**Exercise directions**
Reproduce the material verbatim, from its first line through the line that contains "también conocido como", including both ends and nothing beyond.

(Beginning of Exercise materials)

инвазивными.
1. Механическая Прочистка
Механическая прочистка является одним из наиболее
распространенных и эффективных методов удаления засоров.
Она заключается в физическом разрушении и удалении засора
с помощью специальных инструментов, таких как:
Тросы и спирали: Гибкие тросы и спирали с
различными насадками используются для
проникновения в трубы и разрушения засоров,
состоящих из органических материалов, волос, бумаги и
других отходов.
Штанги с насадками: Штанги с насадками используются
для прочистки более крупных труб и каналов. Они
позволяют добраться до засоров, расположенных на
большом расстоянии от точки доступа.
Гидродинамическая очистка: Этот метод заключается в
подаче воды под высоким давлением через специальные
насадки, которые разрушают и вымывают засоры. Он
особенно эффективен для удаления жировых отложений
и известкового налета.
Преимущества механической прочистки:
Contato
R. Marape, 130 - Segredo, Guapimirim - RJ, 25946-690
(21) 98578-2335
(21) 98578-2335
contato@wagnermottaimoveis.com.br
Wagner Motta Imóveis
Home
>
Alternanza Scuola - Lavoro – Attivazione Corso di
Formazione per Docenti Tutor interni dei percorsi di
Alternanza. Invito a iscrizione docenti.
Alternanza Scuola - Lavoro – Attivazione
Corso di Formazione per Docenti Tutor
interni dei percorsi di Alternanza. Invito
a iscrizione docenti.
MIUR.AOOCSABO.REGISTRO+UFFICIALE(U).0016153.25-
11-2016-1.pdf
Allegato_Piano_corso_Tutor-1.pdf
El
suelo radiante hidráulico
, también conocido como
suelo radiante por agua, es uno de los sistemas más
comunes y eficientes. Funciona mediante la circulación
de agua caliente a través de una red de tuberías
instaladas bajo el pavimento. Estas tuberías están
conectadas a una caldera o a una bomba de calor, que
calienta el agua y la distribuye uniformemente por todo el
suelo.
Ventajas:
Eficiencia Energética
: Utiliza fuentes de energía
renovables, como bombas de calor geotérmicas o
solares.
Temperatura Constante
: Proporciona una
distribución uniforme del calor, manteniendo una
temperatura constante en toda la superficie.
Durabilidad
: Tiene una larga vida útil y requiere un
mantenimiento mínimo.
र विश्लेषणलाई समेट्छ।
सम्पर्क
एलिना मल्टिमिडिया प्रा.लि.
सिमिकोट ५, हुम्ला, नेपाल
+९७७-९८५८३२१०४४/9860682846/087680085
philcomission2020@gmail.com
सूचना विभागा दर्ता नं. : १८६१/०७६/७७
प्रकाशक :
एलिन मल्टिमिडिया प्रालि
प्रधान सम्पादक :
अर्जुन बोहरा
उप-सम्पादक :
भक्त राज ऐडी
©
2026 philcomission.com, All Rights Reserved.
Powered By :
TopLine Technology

(End of Exercise materials)

**Task output**
инвазивными.
1. Механическая Прочистка
Механическая прочистка является одним из наиболее
распространенных и эффективных методов удаления засоров.
Она заключается в физическом разрушении и удалении засора
с помощью специальных инструментов, таких как:
Тросы и спирали: Гибкие тросы и спирали с
различными насадками используются для
проникновения в трубы и разрушения засоров,
состоящих из органических материалов, волос, бумаги и
других отходов.
Штанги с насадками: Штанги с насадками используются
для прочистки более крупных труб и каналов. Они
позволяют добраться до засоров, расположенных на
большом расстоянии от точки доступа.
Гидродинамическая очистка: Этот метод заключается в
подаче воды под высоким давлением через специальные
насадки, которые разрушают и вымывают засоры. Он
особенно эффективен для удаления жировых отложений
и известкового налета.
Преимущества механической прочистки:
Contato
R. Marape, 130 - Segredo, Guapimirim - RJ, 25946-690
(21) 98578-2335
(21) 98578-2335
contato@wagnermottaimoveis.com.br
Wagner Motta Imóveis
Home
>
Alternanza Scuola - Lavoro – Attivazione Corso di
Formazione per Docenti Tutor interni dei percorsi di
Alternanza. Invito a iscrizione docenti.
Alternanza Scuola - Lavoro – Attivazione
Corso di Formazione per Docenti Tutor
interni dei percorsi di Alternanza. Invito
a iscrizione docenti.
MIUR.AOOCSABO.REGISTRO+UFFICIALE(U).0016153.25-
11-2016-1.pdf
Allegato_Piano_corso_Tutor-1.pdf
El
suelo radiante hidráulico
, también conocido como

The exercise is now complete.